Пожилая крестьянка, исполненная благоговейного отношения к культуре, открывает нам библиотеку — маленький домик на краю долины. Валимся с ног, и больше, чем перебирать книги, нам хочется отдохнуть. В небольшой комнате деревянный пол, на нем несколько мертвых птиц — жертв любопытства, заставившего их проникнуть сюда сквозь разбитое окно. Мы берем наугад несколько книг и просим у старухи разрешения полистать их, сидя на ветхой террасе, откуда открывается грандиозный и кажущийся беспредельным пейзаж, его контуры по мере удаления расплываются в плотном горном воздухе. Под нами проходит стадо коров, норовящих боднуть столб, подпирающий террасу. Я усаживаюсь на прислоненное к стене сиденье, снятое с грузовика. Ко мне подходит Агаджанян с книгой в руках:
— Эта книга написана итальянцем-миссионером, — восторженно произносит он. — Его звали Джудичи… Это его реляция Ватикану о Грузии ХVII века и его острых спорах с турецким врачом, фанатичным мусульманином, противником католической экспансии… неким Фериндоном… жесткая схватка двух крупных умов… она длится до тех пор, пока турок не заболевает и не просит помощи у миссионера как врача… «Вы выздоровеете и будете чувствовать себя превосходно», — говорит миссионер, посетив Фериндона. Турок, растроганный, возражает: «Вы неправы… я болен тоской по родине… С той минуты, как я услышал итальянскую речь, я умираю от ностальгии… Ведь я тоже итальянец… Из Сиены… Мне было двадцать лет, когда во время поездки с отцом в Грецию меня похитили турки… и я принял мусульманство»…

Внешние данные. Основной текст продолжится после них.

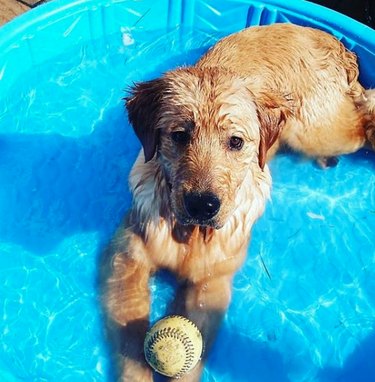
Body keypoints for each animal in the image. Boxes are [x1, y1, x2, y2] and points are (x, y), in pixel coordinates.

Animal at [100, 23, 375, 382]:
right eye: (179, 135)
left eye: (235, 142)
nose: (202, 205)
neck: (189, 234)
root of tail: (330, 39)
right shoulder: (126, 258)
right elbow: (131, 338)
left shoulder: (212, 282)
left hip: (317, 131)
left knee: (364, 114)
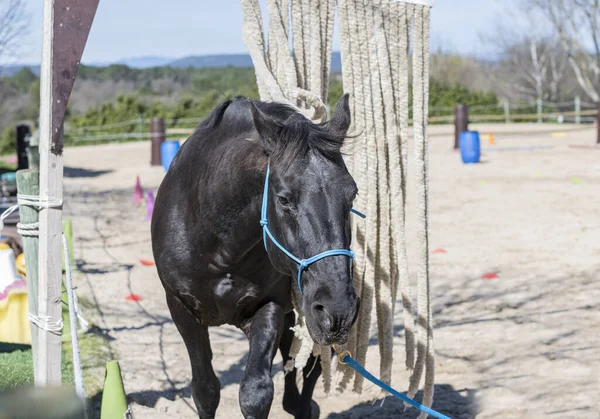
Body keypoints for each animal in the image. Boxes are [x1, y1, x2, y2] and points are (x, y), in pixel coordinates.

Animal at [152, 95, 358, 419]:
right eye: (284, 199)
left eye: (352, 195)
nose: (338, 311)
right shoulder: (182, 308)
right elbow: (205, 390)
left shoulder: (270, 305)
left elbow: (256, 393)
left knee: (309, 372)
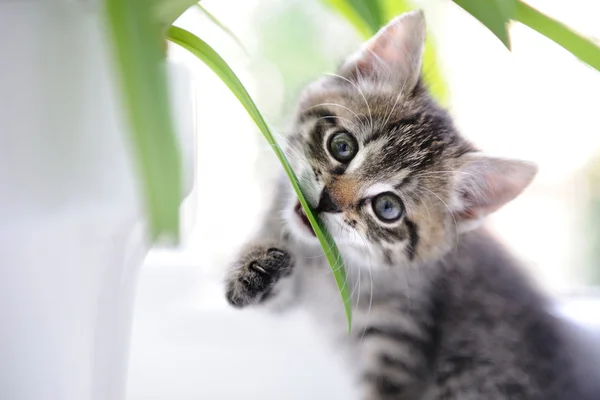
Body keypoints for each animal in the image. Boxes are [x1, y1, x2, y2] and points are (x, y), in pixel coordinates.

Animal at [224, 9, 600, 400]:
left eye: (388, 208)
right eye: (342, 146)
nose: (327, 200)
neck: (330, 265)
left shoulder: (399, 337)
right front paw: (255, 266)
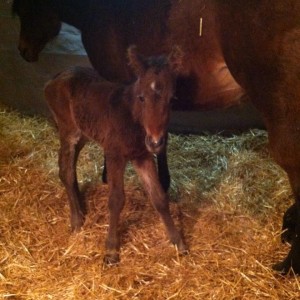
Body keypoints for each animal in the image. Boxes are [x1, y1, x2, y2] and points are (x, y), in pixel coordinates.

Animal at [44, 45, 186, 264]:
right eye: (141, 97)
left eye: (171, 100)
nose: (156, 142)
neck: (132, 119)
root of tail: (56, 76)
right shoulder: (114, 155)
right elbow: (116, 199)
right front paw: (111, 249)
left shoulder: (142, 156)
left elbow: (159, 197)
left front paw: (178, 242)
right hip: (68, 130)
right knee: (65, 170)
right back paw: (76, 220)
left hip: (84, 133)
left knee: (71, 164)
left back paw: (80, 205)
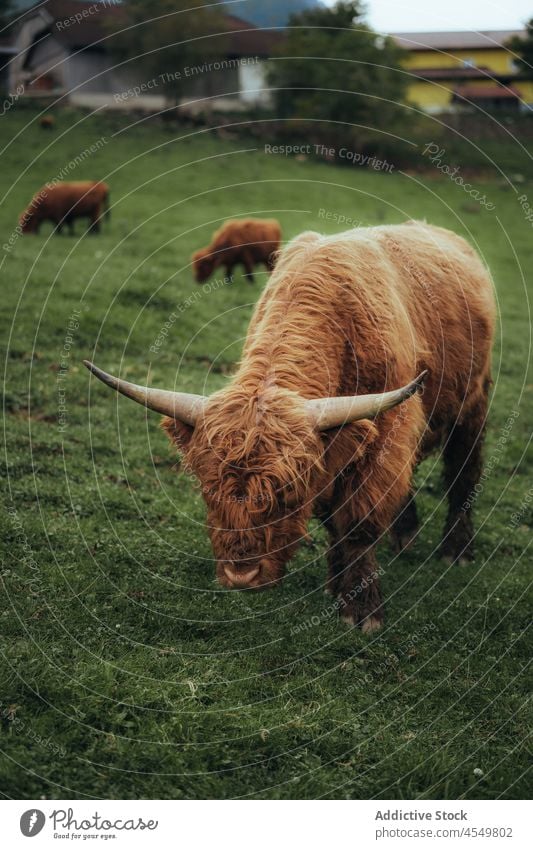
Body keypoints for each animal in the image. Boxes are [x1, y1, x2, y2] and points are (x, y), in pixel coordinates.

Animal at [84, 222, 494, 632]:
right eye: (207, 489)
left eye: (286, 493)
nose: (241, 576)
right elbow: (333, 520)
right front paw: (335, 583)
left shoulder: (386, 436)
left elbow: (357, 522)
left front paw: (361, 608)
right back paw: (406, 534)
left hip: (473, 404)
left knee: (463, 473)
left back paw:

Я молча смотрю на долину, и моя фантазия, разбуженная этой историей, приходит в движение.
Однажды Генерал командует «Сальта!» и поднимает правой рукой платок, который должен, подпрыгнув, схватить Бонапарт. Это впервые, когда Генерал произнес команду по-итальянски. Она вырвалась у него случайно. Пес не выполнил приказа, потому что не понял смысла команды. Генерал объяснил, что она означает. Весь этот и последующие дни он время от времени извлекал из кладовой памяти похороненные там итальянские слова. Ему вспомнилось, как с малых лет он разговаривал на итальянском с матерью и на русском с отцом. Именно поэтому ему запало в голову, что все женщины Петербурга разговаривали по-итальянски, а все мужчины — по-русски. За один месяц он вместе с псом повторил сотню итальянских слов. Больше всего потрясло Генерала, когда неожиданно у него вырвалось: «Аморе мио». Это были те самые слова, которые часто говорила мать, прежде чем пожелать ему доброй ночи. Тогда он задумался, почему только сейчас дают знать о себе те капли итальянской крови, что бежит в его венах. И вспомнил, как в начале военной карьеры не хотел, чтобы другие молодые офицеры знали о том, что его мать — итальянка, дочь того самого приехавшего в Петербург посредственного скрипача, который выдавал себя за великого флорентийского артиста, носившего ту же фамилию, хотя на деле не был даже его дальним родственником. Генерала не утешало и то, что дед отличился, храбро сражаясь в чине полковника против турок. И только сейчас он с симпатией и даже с восхищением и уважением думал об этой странной личности, закончившей свой путь отшельником в горах Кавказа.
В те дни, наполненные воспоминаниями, главным образом, о матери, он приказал слуге почистить пианино, которое стояло в центре зала, погребенное под слоем исторической пыли. Поэтому ежедневно тишину дворца нарушало звучание инструмента, клавиатуры которого касались трясущиеся руки дряхлого слуги. По ночам из салона доносились звуки каких-то ритмичных шлепков: что-то мягкое падало на деревянную поверхность. Сперва Генерал не спрашивал слугу о природе этого шума, пытаясь самостоятельно разобраться, размышляя об этом и строя ночами всяческие предположения. Любопытство пересилило, и он позвал слугу.